*TASK DESCRIPTION:* Each line in the records below that has the word "vous" should be copied.

*DATA IN THIS EXERCISE:*
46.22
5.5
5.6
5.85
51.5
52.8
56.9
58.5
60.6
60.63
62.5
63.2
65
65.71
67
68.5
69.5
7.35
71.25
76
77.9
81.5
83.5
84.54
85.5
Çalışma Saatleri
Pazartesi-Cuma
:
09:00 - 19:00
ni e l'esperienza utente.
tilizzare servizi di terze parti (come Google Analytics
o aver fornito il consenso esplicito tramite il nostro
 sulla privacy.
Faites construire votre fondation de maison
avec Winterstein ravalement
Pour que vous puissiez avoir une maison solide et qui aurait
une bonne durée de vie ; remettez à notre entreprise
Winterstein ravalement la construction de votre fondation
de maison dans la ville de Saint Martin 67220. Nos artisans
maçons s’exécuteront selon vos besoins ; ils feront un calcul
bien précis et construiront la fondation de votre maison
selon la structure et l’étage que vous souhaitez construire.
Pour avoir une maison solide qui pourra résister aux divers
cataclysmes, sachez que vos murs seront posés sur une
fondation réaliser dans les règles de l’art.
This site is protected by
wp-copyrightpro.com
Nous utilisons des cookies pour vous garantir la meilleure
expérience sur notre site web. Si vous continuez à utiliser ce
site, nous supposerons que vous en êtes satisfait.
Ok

*ANSWER AREA:*
Pour que vous puissiez avoir une maison solide et qui aurait
selon la structure et l’étage que vous souhaitez construire.
Nous utilisons des cookies pour vous garantir la meilleure
expérience sur notre site web. Si vous continuez à utiliser ce
site, nous supposerons que vous en êtes satisfait.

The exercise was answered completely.